Я пытаюсь придумать какую-нибудь неромантичную тему для разговора.
– Один вопрос, – говорю я. – И ты должен ответить честно. Что случилось с братьями Дартфорд? Неужели они просто сидят, потирая руки, и мечтают построить то, чего люди больше всего не хотят?
– А потом они безумно смеются? Что-то в этом роде.
– Они сумасшедшие, – говорю я. – Я рада, что люди смогли увидеть, что они были придурками.
– Это было не просто выставление их придурками, – говорит Генри. – Главное то, какой ты была. Ты должна понимать, что на таких встречах обычно никто не встает на сторону обычных людей. Я думаю, что иногда они чувствуют свое бессилие. Потом ты вмешиваешься со Смакерсом, и это было блестяще. И ты была на их стороне, и они знали, что это было искренне.
– Они должны были знать, что ты на их стороне.
– Да, я все еще разработчик. В то время как то, как ты ворвалась, говорило о том, что ты была их союзником. Я думаю, Бретту и Калебу понадобятся месяцы, чтобы прийти в себя. Дерьмо. Протесты Калеба? Мы не смогли бы сделать это лучше, даже если бы попытались. Как будто мы написали для него сценарий. Лучше и быть не могло. Это, действительно, было похоже на то, будто собака руководила всем, что, я думаю, так и было. Это самая странная вещь, которую я видел за все годы работы в бизнесе. Ты и Смакерс сделали то, чего мы не смогли сделать за час криков – вы заставили их открыть свои умы и прислушаться. Вы открыли дверь для перепроектирования «Десятки».
Он касается моей шеи костяшками пальцев. Кровь начинает закипать в моих венах.
– Черт, Вики, – говорит он. – Битва дерганых титанов?
– Эмм… – мои щеки пылают.
– Тебе не нравятся богатые, титулованные парни. Вот что я думаю.

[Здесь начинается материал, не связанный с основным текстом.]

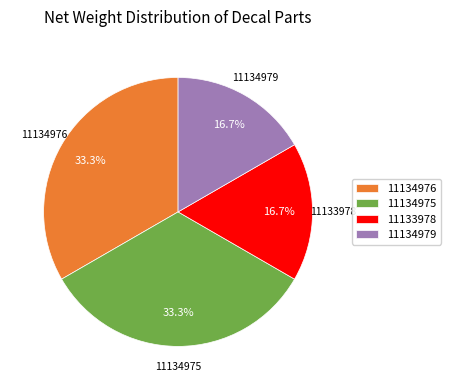

Is there any slice that represents more than half of the pie?

No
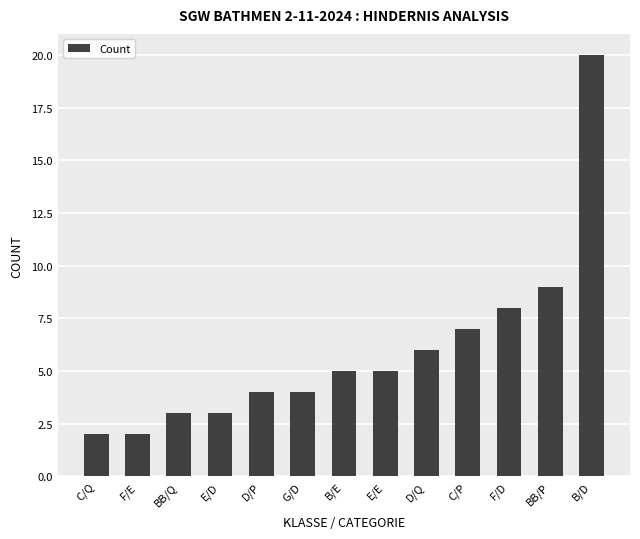

Reading left to right, list all the values displayed in this chart.

2	2	3	3	4	4	5	5	6	7	8	9	20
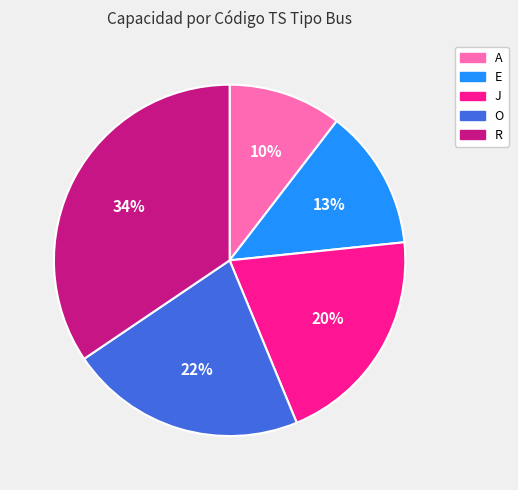

Which category has the biggest portion of the pie?

R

Мне нравится один из них. Очень.
– Я не хочу быть таким для тебя, – говорит он. – Хотя я действительно пытался обмануть тебя и заставить тебя все подписать, – он проводит пальцем по моей щеке.
– И из-за тебя меня арестовали, – говорю я.
– Задержали. И все же… я сожалею об этом, — говорит он.
– О, так и должно быть.
Я бросаю на него притворно сердитый взгляд, как будто все это шутка. Генри сделал для меня так много нового. Он вернул некоторые вещи, которые Денни украл у меня.
Его глаза потемнели. Он не в шутливом настроении.
– Ну, честно говоря, – продолжаю я, – я действительно установила собачий трон в зале заседаний и заставила тебя разговаривать со Смакерсом, как если бы он был человеком.